Pretoria veut quitter la CPI

Le ministre sud-africain de la Justice, Michael Masutha Copyright de l’image AFP
Image caption Le ministre sud-africain de la Justice, Michael Masutha

Le gouvernement sud-africain va soumettre au Parlement un projet de loi en vue du retrait de l'Afrique du Sud de la Cour pénale internationale (CPI), a annoncé le ministre de la Justice, Michael Masutha.

Selon M. Masutha, son adhésion à la CPI empêche l'Afrique du Sud de promouvoir la paix dans la région.

L'Afrique du Sud estime qu'en raison de ses obligations vis-à-vis de cette juridiction, elle ne peut pas librement garantir l'immunité diplomatique des personnalités étrangères entrées dans son territoire.

"Notre pays doit faciliter la résolution pacifique des conflits (…) Aussi longtemps que nous serons signataires du traite de la CPI, il y aura un conflit entre nos obligations envers cette juridiction et notre devoir de respecter le droit à l'immunité diplomatique", a fait valoir Michael Masutha.

Mandat d'arrêt

Le gouvernement sud-africain a été vivement critiqué en 2015 par des organisations de défense des droits de l'homme parce qu'il avait permis au président soudanais, en visite dans le pays, d'échapper à une arrestation de la CPI.

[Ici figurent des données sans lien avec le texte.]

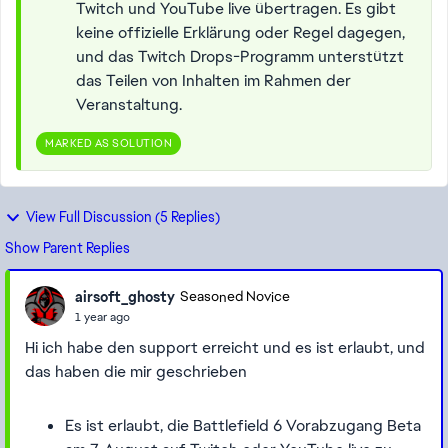
Twitch und YouTube live übertragen. Es gibt
keine offizielle Erklärung oder Regel dagegen,
und das Twitch Drops-Programm unterstützt
das Teilen von Inhalten im Rahmen der
Veranstaltung.
MARKED AS SOLUTION
View Full Discussion (5 Replies)
Show Parent Replies
airsoft_ghosty
Seasoned Novice
1 year ago
Hi ich habe den support erreicht und es ist erlaubt, und
das haben die mir geschrieben
Es ist erlaubt, die Battlefield 6 Vorabzugang Beta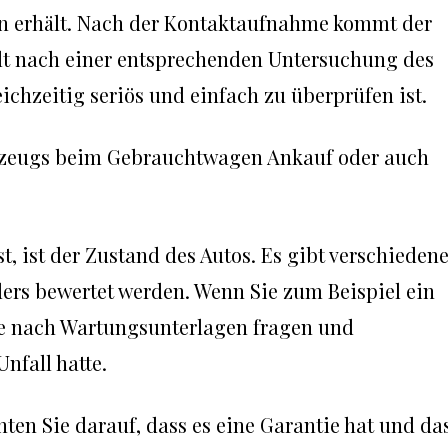
en erhält. Nach der Kontaktaufnahme kommt der
lt nach einer entsprechenden Untersuchung des
ichzeitig seriös und einfach zu überprüfen ist.
hrzeugs beim Gebrauchtwagen Ankauf oder auch
t, ist der Zustand des Autos. Es gibt verschieden
ers bewertet werden. Wenn Sie zum Beispiel ein
Sie nach Wartungsunterlagen fragen und
Unfall hatte.
ten Sie darauf, dass es eine Garantie hat und da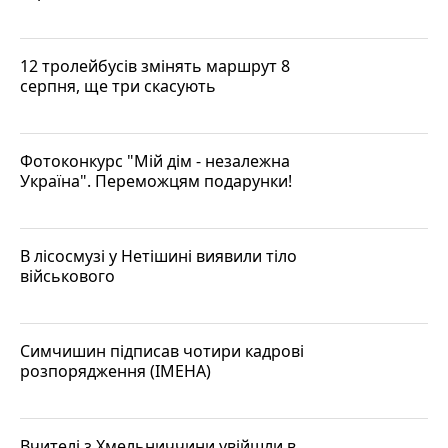
12 тролейбусів змінять маршрут 8
серпня, ще три скасують
Фотоконкурс "Мій дім - незалежна
Україна". Переможцям подарунки!
В лісосмузі у Нетішині виявили тіло
військового
Симчишин підписав чотири кадрові
розпорядження (ІМЕНА)
Вчителі з Хмельниччини увійшли в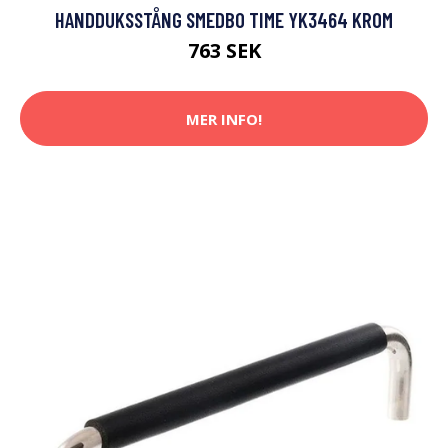
HANDDUKSSTÅNG SMEDBO TIME YK3464 KROM
763 SEK
MER INFO!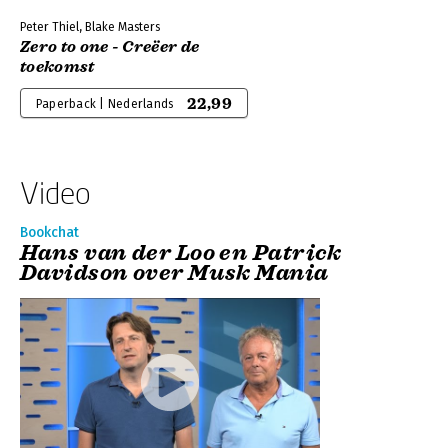
Peter Thiel, Blake Masters
Zero to one - Creëer de
toekomst
22,99
Paperback | Nederlands
Video
Bookchat
Hans van der Loo en Patrick
Davidson over Musk Mania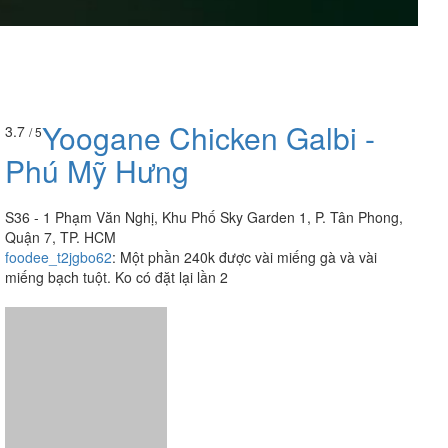
Yoogane Chicken Galbi -
3.7
/ 5
Phú Mỹ Hưng
S36 - 1 Phạm Văn Nghị, Khu Phố Sky Garden 1, P. Tân Phong,
Quận 7, TP. HCM
foodee_t2jgbo62
:
Một phần 240k được vài miếng gà và vài
miếng bạch tuột. Ko có đặt lại lần 2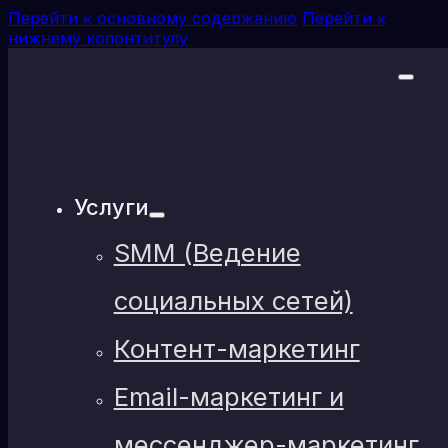
Перейти к основному содержанию
Перейти к
нижнему колонтитулу
Услуги
SMM (Ведение
социальных сетей)
Контент-маркетинг
Email-маркетинг и
мессенджер-маркетинг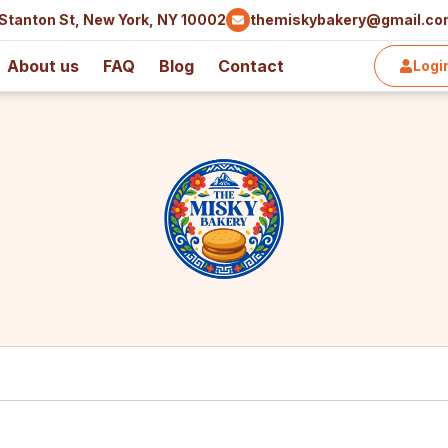
Stanton St, New York, NY 10002
themiskybakery@gmail.c
About us
FAQ
Blog
Contact
Logi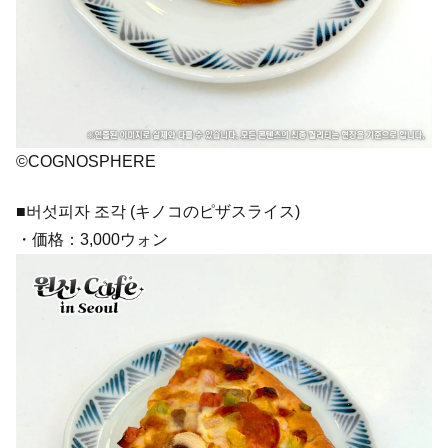
©COGNOSPHERE
■버섯피자 조각 (キノコのピザスライス)
・価格：3,000ウォン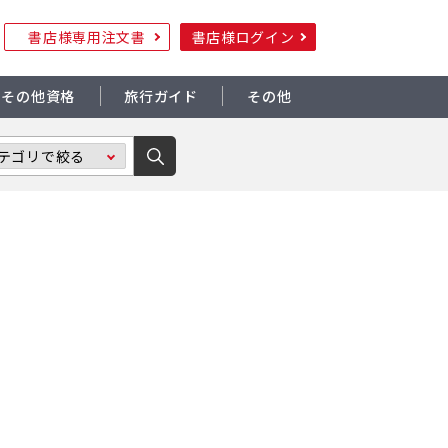
書店様専用注文書
書店様ログイン
その他資格
旅行ガイド
その他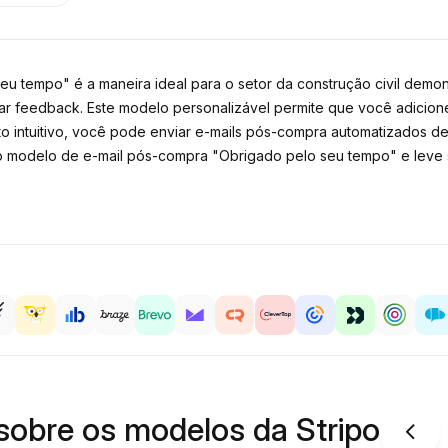
 tempo" é a maneira ideal para o setor da construção civil demons
icitar feedback. Este modelo personalizável permite que você adicio
 intuitivo, você pode enviar e-mails pós-compra automatizados de 
o modelo de e-mail pós-compra "Obrigado pelo seu tempo" e leve se
sobre os modelos da Stripo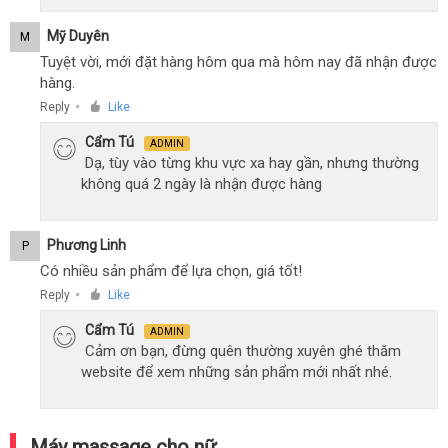
Mỹ Duyên
M
Tuyệt vời, mới đặt hàng hôm qua mà hôm nay đã nhận được
hàng.
Reply
Like
●
Cẩm Tú
ADMIN
Dạ, tùy vào từng khu vực xa hay gần, nhưng thường
không quá 2 ngày là nhận được hàng
Phương Linh
P
Có nhiều sản phẩm để lựa chọn, giá tốt!
Reply
Like
●
Cẩm Tú
ADMIN
Cảm ơn bạn, đừng quên thường xuyên ghé thăm
website để xem những sản phẩm mới nhất nhé.
Máy massage cho nữ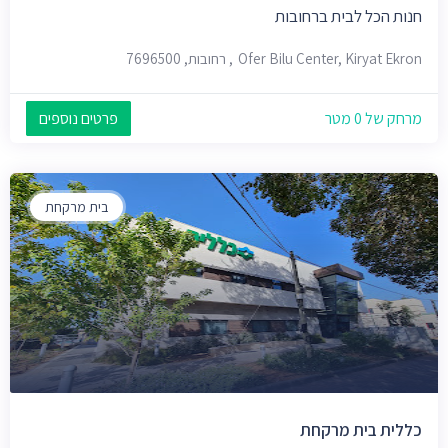
חנות הכל לבית ברחובות
Ofer Bilu Center, Kiryat Ekron, רחובות, 7696500
מרחק של 0 מטר
פרטים נוספים
בית מרקחת
כללית בית מרקחת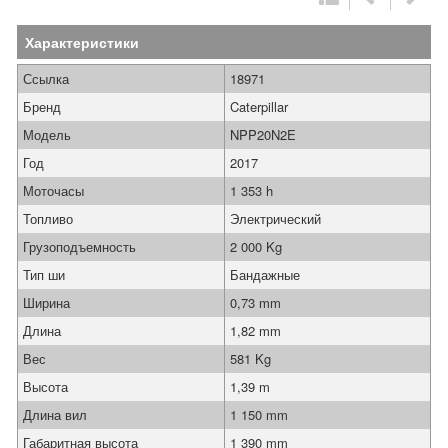
Характеристики
Ссылка
18971
Бренд
Caterpillar
Модель
NPP20N2E
Год
2017
Моточасы
1 353 h
Топливо
Электрический
Грузоподъемность
2 000 Kg
Тип ши
Бандажные
Ширина
0,73 mm
Длина
1,82 mm
Вес
581 Kg
Высота
1,39 m
Длина вил
1 150 mm
Габаритная высота
1 390 mm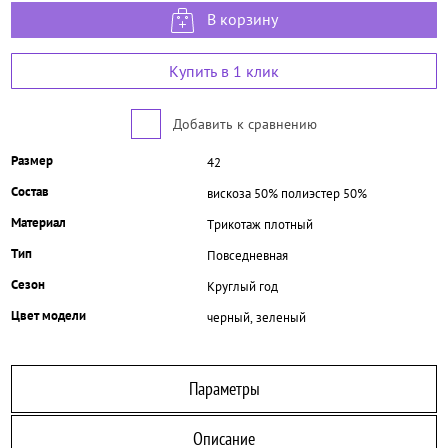
В корзину
Купить в 1 клик
Добавить к сравнению
Размер
42
Состав
вискоза 50% полиэстер 50%
Материал
Трикотаж плотный
Тип
Повседневная
Сезон
Круглый год
Цвет модели
черный, зеленый
Параметры
Описание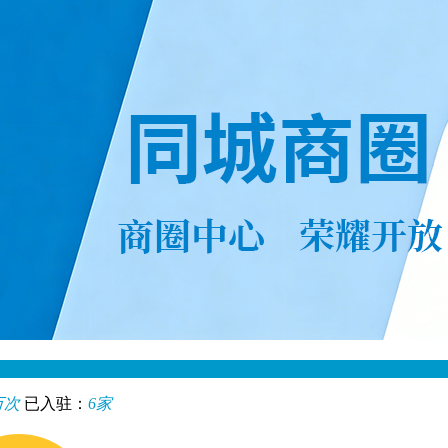
搜
万次
已入驻：
6家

Omar el-Béchir avait quitté l'Afrique du Sud, à la fin d'une réunion de l'Union africaine, alors qu'un juge sud-africain muni d'un mandat d'arrêt de la CPI cherchait à le faire arrêter.

La Cour pénale internationale est souvent accusée de ne poursuivre que des dirigeants africains, en ignorant ceux des autres régions du monde qui ont ratifié son statut fondateur.

L'Afrique du Sud deviendra peut-être le deuxième pays à se retirer de la CPI après le Burundi, dont le président, Pierre Nkurunziza, a promulgué mardi une loi autorisant le pays à se retirer de la CPI.